TASK REQUIREMENTS>
Copy the listing below in full and skip every picture.

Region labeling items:
++++++++
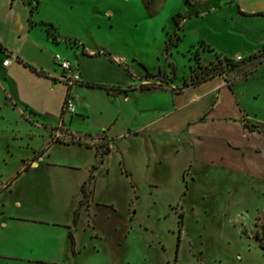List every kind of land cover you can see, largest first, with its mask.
Masks as SVG:
<instances>
[{
    "label": "rangeland",
    "instance_id": "obj_1",
    "mask_svg": "<svg viewBox=\"0 0 264 264\" xmlns=\"http://www.w3.org/2000/svg\"><path fill=\"white\" fill-rule=\"evenodd\" d=\"M225 1L37 0L58 28L60 56L77 65L78 49L96 60L94 73L129 90L75 89L77 111L64 109L63 125L58 101L46 119L0 94V191L18 166V215L31 218L18 221V259L2 255L16 239L0 234V264H264V48L249 56L241 48L237 59L179 30L182 15ZM239 2L264 9V0ZM227 22L264 31L247 14ZM219 73L227 87L210 111L177 94ZM57 128L70 138L25 170ZM65 217L64 228L31 222Z\"/></svg>",
    "mask_w": 264,
    "mask_h": 264
},
{
    "label": "crops",
    "instance_id": "obj_2",
    "mask_svg": "<svg viewBox=\"0 0 264 264\" xmlns=\"http://www.w3.org/2000/svg\"><path fill=\"white\" fill-rule=\"evenodd\" d=\"M36 3L37 0H31L30 2L28 0H0V43L6 49H0V94L3 99H8L18 105L19 108L27 110L36 116L44 115L46 119L52 115L48 111H51L53 105L58 101V116L63 125L65 124V120H63V115L65 114L63 105L68 93L74 97L75 113L77 111L75 103L77 95L73 94V91L81 87L92 88L85 85V82H114L124 87L125 81L116 78L112 74L103 76L94 73L90 68L89 62H95L96 60L81 54L77 49L71 52V55L76 57L82 80L71 86L63 82L59 76L61 69L55 62V55H60L59 47L62 38L55 23L52 20H45L39 15V5H36ZM263 11L264 9L247 10L241 7L239 0H227L224 3L212 5L205 12H201L197 8L193 14L187 12L186 15H182L179 30L183 32V35H193L194 40L196 39L199 42L210 45L217 52L228 54L232 57L236 55L245 57L244 55L246 54L249 56L262 49L264 46V31L262 28L255 29L248 26L236 27L231 30L227 21L229 19L241 20L246 14L264 21V15L256 14ZM46 23H51L56 28L58 33L56 39H53L48 34ZM213 26L218 29L217 32L212 28ZM238 29H242L243 34L237 32ZM233 34L235 37L233 36L232 38ZM241 48H246L248 52L244 54ZM85 50L87 52V49ZM6 57L10 58V63L3 65V60ZM99 58H101L100 60L103 61L109 71L110 69H116L122 72L120 66L111 62L105 56ZM70 61L74 63L73 59ZM25 63L37 69H42L45 74L37 73L26 66ZM224 84L223 76L218 74L207 80L191 84L177 94L184 96L185 103L200 106L202 112L210 111L220 101L219 91L222 87H227ZM217 93L218 95H215ZM47 125H52V123H47ZM244 126L248 128L247 120ZM248 130L250 129L248 128ZM87 139L94 140L95 138L89 136ZM57 143H60V140L51 139L48 134L44 142L45 148L43 146V152L41 151L40 156L34 159V154L38 150H33L32 155L24 159L23 166L26 165V168L29 169L38 167L40 162L43 161L44 155L50 156L51 148ZM79 146L89 150L91 153L94 152V158L96 157L93 148L84 147L82 144H79ZM47 147L48 149H46ZM93 162L91 160L87 167L92 165ZM80 181L79 187L81 191L84 177ZM0 193L5 195L1 203L3 208L0 209V234L4 235V237L16 239L13 252L2 253V255L18 259V221H29L28 219H31L29 218L30 216L18 215V166L11 170L3 179ZM40 221H47L52 223V226L57 225L64 228L72 223V218H42L39 222L31 220L34 223H41Z\"/></svg>",
    "mask_w": 264,
    "mask_h": 264
},
{
    "label": "built area",
    "instance_id": "obj_3",
    "mask_svg": "<svg viewBox=\"0 0 264 264\" xmlns=\"http://www.w3.org/2000/svg\"><path fill=\"white\" fill-rule=\"evenodd\" d=\"M236 58L240 59L241 56L237 55ZM55 62L58 64V66L61 69V73L59 75L60 79L63 82H65L66 84H68V86H71L72 84L78 83L81 81V75H80V72L78 70V66L75 63L68 60L67 58L61 57L58 54L55 55ZM9 63H10V58L6 57L3 60V65H8ZM74 106H75L74 105V97L68 93V95L66 96V98L64 100L63 107L67 112L73 113L74 112ZM53 137L55 139L70 138V136L67 133H65L62 129H58V128L56 130H53Z\"/></svg>",
    "mask_w": 264,
    "mask_h": 264
},
{
    "label": "trees",
    "instance_id": "obj_4",
    "mask_svg": "<svg viewBox=\"0 0 264 264\" xmlns=\"http://www.w3.org/2000/svg\"><path fill=\"white\" fill-rule=\"evenodd\" d=\"M30 1L31 0H28V2H30ZM36 5H37V3H36ZM32 8H33V6H32ZM256 14H262V15H264V11L263 12H258ZM46 30H47L48 34L53 39H56V37H57L56 28L51 23H46ZM207 46H208V48L210 50H214V48L211 47L210 45L207 44ZM263 48H264V46L262 47V49ZM0 49L1 50H6L5 47L1 43H0ZM262 49H260V50H262ZM253 54H256V53H253ZM253 54H251V55H253ZM228 60H232V59H228ZM25 65L28 66V67H30L32 70L36 71L39 74H45V71H43L42 69H37L36 67H34V66H32V65H30L28 63H25ZM216 74H212L210 76H204L201 80H198L194 84H196L198 82H201V81H204V80H207L209 78H212ZM219 74H221V73H219ZM84 84L87 85V86H91V87H102V88H105L112 95H117L118 93H121V92L126 93L129 90L128 88L122 87L121 85L100 84V83H95V82H90V81H87ZM183 84L184 85L186 84V80H184ZM140 88L141 89H150V88H154V87L151 85V83H142L140 85ZM159 88H163V87L159 86ZM246 126H247V124H246ZM42 150L43 149L39 150L36 154H34V159H36V158H38L40 156V154L43 152ZM107 152H109V150L106 148V151H104V153H107ZM98 155H99L98 162H101L102 161V154H99L98 149L96 148V150H95V156H98ZM23 167H24V169H26V165H24ZM84 184H85V182L83 183V185L81 187V191H83L82 188H83ZM83 194H84V192H83Z\"/></svg>",
    "mask_w": 264,
    "mask_h": 264
}]
</instances>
++++++++
RESPONSE TO THE EXERCISE>
List every kind of land cover you can see, largest first, with its mask.
Masks as SVG:
<instances>
[{
    "label": "rangeland",
    "instance_id": "obj_1",
    "mask_svg": "<svg viewBox=\"0 0 264 264\" xmlns=\"http://www.w3.org/2000/svg\"><path fill=\"white\" fill-rule=\"evenodd\" d=\"M225 1L37 0L58 28L60 56L77 65L78 49L96 60L94 73L129 90L75 89L77 111L64 109L63 125L58 101L46 119L0 94V191L18 166V215L31 218L18 221V259L2 255L16 239L0 234V264H264V48L249 56L241 48L237 59L179 30L182 15ZM239 2L264 9V0ZM227 22L264 31L247 14ZM219 73L227 87L210 111L177 94ZM57 128L70 138L25 170ZM65 217L64 228L31 222Z\"/></svg>",
    "mask_w": 264,
    "mask_h": 264
},
{
    "label": "crops",
    "instance_id": "obj_2",
    "mask_svg": "<svg viewBox=\"0 0 264 264\" xmlns=\"http://www.w3.org/2000/svg\"><path fill=\"white\" fill-rule=\"evenodd\" d=\"M36 3L37 0H31L30 2L28 0H0V43L6 49H0V94L3 99H8L18 105L19 108L27 110L36 116L44 115L46 119L52 115L48 111H51L53 105L58 101V116L63 125L65 124V120H63V115L65 114L63 105L68 93L74 97L75 113L77 111L75 103L77 95L73 94V91L81 87L92 88L85 85V82H114L124 87L125 81L116 78L112 74L103 76L94 73L90 68L89 62H95L96 60L81 54L77 49L71 52V55L76 57L82 80L71 86L63 82L59 76L61 69L55 62V55H60L59 47L62 38L55 23L52 20H45L39 15V5H36ZM263 11L264 9L247 10L241 7L239 0H227L224 3L212 5L205 12H201L197 8L193 14L187 12L186 15H182L179 30L183 32V35H193L194 40L196 39L199 42L210 45L217 52L228 54L232 57L236 55L245 57L244 55L246 54L249 56L262 49L264 46V31L262 28L255 29L248 26L236 27L231 30L227 21L229 19L241 20L246 14L264 21V15L256 14ZM46 23H51L56 28L58 33L56 39H53L48 34ZM213 26L218 29L217 32L212 28ZM238 29H242L243 34L237 32ZM233 34L235 37L233 36L232 38ZM241 48H246L248 52L244 54ZM85 50L87 52V49ZM6 57L10 58V63L3 65V60ZM99 58H101L100 60L103 61L109 71L110 69H116L122 72L120 66L111 62L105 56ZM70 61L74 63L73 59ZM25 63L37 69H42L45 74L37 73L26 66ZM224 84L223 76L218 74L207 80L191 84L177 94L184 96L185 103L200 106L202 112L210 111L220 101L219 91L222 87H227ZM217 93L218 95H215ZM47 125H52V123H47ZM244 126L248 128L247 120ZM248 130L250 129L248 128ZM87 139L94 140L95 138L89 136ZM57 143H60V140L51 139L48 134L44 142L45 148L43 146V152L41 151L40 156L34 159V154L38 150H33L32 155L24 159L23 166L26 165V168L29 169L38 167L40 162L43 161L44 155L50 156L51 148ZM79 146L89 150L91 153L94 152V158L96 157L93 148L84 147L82 144H79ZM47 147L48 149H46ZM93 162L91 160L87 167L92 165ZM80 181L79 187L81 191L84 177ZM0 193L5 195L1 203L3 208L0 209V234L4 235V237L16 239L13 252L2 253V255L18 259V221H29L28 219H31L29 218L30 216L18 215V166L11 170L3 179ZM40 221H47L52 223V226L57 225L64 228L72 223V218H42L39 222L31 220L34 223H41Z\"/></svg>",
    "mask_w": 264,
    "mask_h": 264
},
{
    "label": "built area",
    "instance_id": "obj_3",
    "mask_svg": "<svg viewBox=\"0 0 264 264\" xmlns=\"http://www.w3.org/2000/svg\"><path fill=\"white\" fill-rule=\"evenodd\" d=\"M236 58L240 59L241 56L237 55ZM55 62L58 64V66L61 69V73L59 75L60 79L63 82H65L66 84H68V86H71L72 84L78 83L81 81V75H80V72L78 70V66L75 63L68 60L67 58L61 57L58 54L55 55ZM9 63H10V58L6 57L3 60V65H8ZM74 106H75L74 105V97L68 93V95L66 96V98L64 100L63 107L67 112L73 113L74 112ZM53 137L55 139L70 138V136L67 133H65L62 129H58V128L56 130H53Z\"/></svg>",
    "mask_w": 264,
    "mask_h": 264
},
{
    "label": "trees",
    "instance_id": "obj_4",
    "mask_svg": "<svg viewBox=\"0 0 264 264\" xmlns=\"http://www.w3.org/2000/svg\"><path fill=\"white\" fill-rule=\"evenodd\" d=\"M30 1L31 0H28V2H30ZM36 5H37V3H36ZM32 8H33V6H32ZM256 14H262V15H264V11L263 12H258ZM46 30H47L48 34L53 39H56V37H57L56 28L51 23H46ZM207 46H208V48L210 50H214V48L211 47L210 45L207 44ZM263 48H264V46L262 47V49ZM0 49L1 50H6L5 47L1 43H0ZM262 49H260V50H262ZM253 54H256V53H253ZM253 54H251V55H253ZM228 60H232V59H228ZM25 65L28 66V67H30L32 70L36 71L39 74H45V71H43L42 69H37L36 67H34V66H32V65H30L28 63H25ZM216 74H212L210 76H204L201 80H198L194 84H196L198 82H201V81H204V80H207L209 78H212ZM219 74H221V73H219ZM84 84L87 85V86H91V87H102V88H105L112 95H117L118 93H121V92L126 93L129 90L128 88L122 87L121 85L100 84V83H95V82H90V81H87ZM183 84L184 85L186 84V80H184ZM140 88L141 89H150V88H154V87L151 85V83H142L140 85ZM159 88H163V87L159 86ZM246 126H247V124H246ZM42 150L43 149L39 150L36 154H34V159H36V158H38L40 156V154L43 152ZM107 152H109V150L106 148V151H104V153H107ZM98 155H99L98 162H101L102 161V154H99L98 149L96 148V150H95V156H98ZM23 167H24V169H26V165H24ZM84 184H85V182L83 183V185L81 187V191H83L82 188H83ZM83 194H84V192H83Z\"/></svg>",
    "mask_w": 264,
    "mask_h": 264
}]
</instances>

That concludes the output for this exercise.